He deliberately concealed who he was to the public — famously answering questions with “uh, no” or
“uh, yes” — and he certainly concealed the fact that he wore a cross on a chain around his neck, carried with him a missal and a rosary, and volunteered at the soup kitchen at the Church of Heavenly Rest in New York. He went to Mass — often to daily Mass — sitting at the back, unnoticed, awkwardly embarrassed lest anyone should see he crossed himself in “the Orthodox way” — from right shoulder to left instead of left to right. He financed his nephew’s studies for the priesthood, and — according to his eulogy — was responsible for at least one person’s conversion to the Catholic faith.

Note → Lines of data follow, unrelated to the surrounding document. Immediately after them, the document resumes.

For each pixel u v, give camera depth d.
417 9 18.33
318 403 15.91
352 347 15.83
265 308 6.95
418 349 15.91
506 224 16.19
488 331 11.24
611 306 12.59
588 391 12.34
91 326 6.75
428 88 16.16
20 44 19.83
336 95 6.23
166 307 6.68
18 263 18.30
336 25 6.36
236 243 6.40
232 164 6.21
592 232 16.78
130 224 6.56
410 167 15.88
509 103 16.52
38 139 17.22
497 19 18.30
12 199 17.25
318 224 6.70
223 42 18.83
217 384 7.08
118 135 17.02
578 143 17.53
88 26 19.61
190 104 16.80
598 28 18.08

He painted, filmed, and photographed the obscene, the homoerotic, the trashy and the lewd, but never seriously engaged in it, saying himself that ”after 25 you should look but never touch.” As the art historian John Richardson recalled: “To me Andy always seemed other worldly, almost priest-like in his ability to remain untainted by the speed freaks, leather boys, and drag queens whom he attracted…Andy was born with an innocence and humility that was impregnable–his Slavic spirituality like the Russian holy fool, the simpleton whose quasi-divine naiveté protects him against an imicable world.” While The Factory — the place he worked and a home-base for the avante-garde community — dived into debauchery late into the night, Warhol was rather infamous for leaving at 10 to go to sleep.
Whether his understanding of the amoral nature of art (by which recording and artistically expressing a sinful thing not necessarily sinful in itself) is some sort exoneration is not important. It’d be a fool who’d make him a Saint — it’s difficult to get people who flirt with cocaine on the Calendar — but it’d be the greater fool who’d make Andy Warhol a proud sinner.
For the Church Andy Warhol loves did not and does not teach that it is a sin to be gay, to carry with oneself same-sex attraction. The Catholic Church teaches that homosexual actions are detrimental to the human person, and thus sinful. For Andy Warhol to be openly gay (he mentions he’d “always had a lot of fun with that — just watching the expression on people’s faces…) and at the same time intentionally celibate seems to represent a certain peace about the man, an intellectual separation of the sinless same-sex attraction and the sinful homosexual action, and an effort at communion with the teachings of the Catholic Church. If it is sinful from the Catholic perspective, it is only sinful in that he may have lead others astray, those who did not know of his intentional celibacy.
Bad Catholic has more.
There are no perfect Catholics, this I write with certainty.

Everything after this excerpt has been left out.